Look through the entries that follow and return each line that has the string "Gözleme".
:::
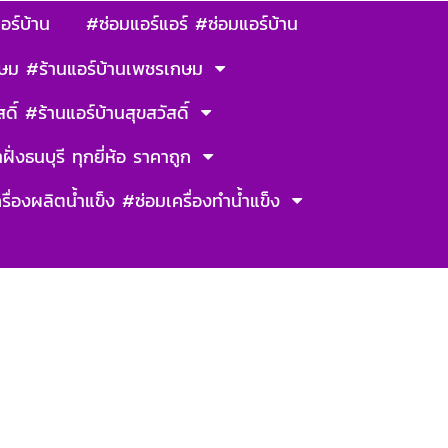
อร์บ้าน
#ซ่อมแอร์แอร์ #ซ่อมแอร์บ้าน
ษม #ร้านแอร์บ้านเพชรเกษม
ดิ์ #ร้านแอร์บ้านสุขสวัสดิ์
ฝั่งธนบุรี ทุกยี่ห้อ ราคาถูก
รื่องผลิตน้ำแข็ง #ซ่อมเครื่องทำน้ำแข็ง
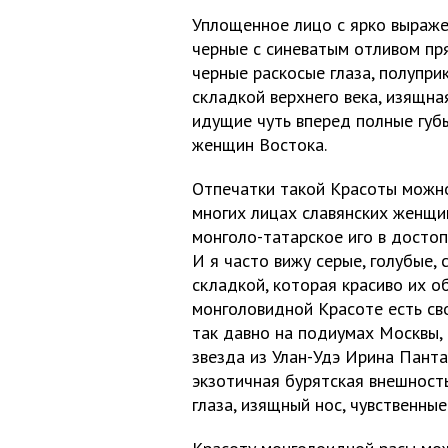
Уплощенное лицо с ярко выраже
черные с синеватым отливом пр
черные раскосые глаза, полупр
складкой верхнего века, изящна
идущие чуть вперед полные губ
женщин Востока.
Отпечатки такой Красоты можно
многих лицах славянских женщи
монголо-татарское иго в досто
И я часто вижу серые, голубые, 
складкой, которая красиво их о
монголовидной Красоте есть сво
так давно на подиумах Москвы,
звезда из Улан-Удэ Ирина Панта
экзотичная бурятская внешност
глаза, изящный нос, чувственны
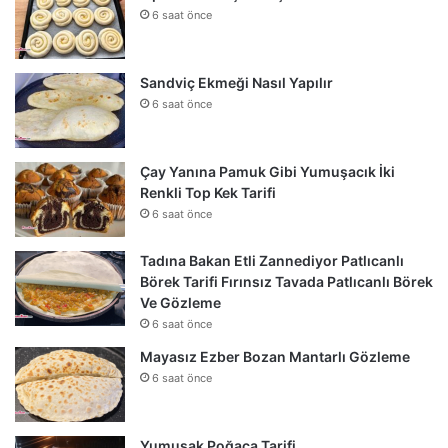
6 saat önce
Sandviç Ekmeği Nasıl Yapılır
6 saat önce
Çay Yanına Pamuk Gibi Yumuşacık İki
Renkli Top Kek Tarifi
6 saat önce
Tadına Bakan Etli Zannediyor Patlıcanlı
Börek Tarifi Fırınsız Tavada Patlıcanlı Börek
Ve Gözleme
6 saat önce
Mayasız Ezber Bozan Mantarlı Gözleme
6 saat önce
Yumuşak Poğaça Tarifi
:::
● Solution
Ve Gözleme
Mayasız Ezber Bozan Mantarlı Gözleme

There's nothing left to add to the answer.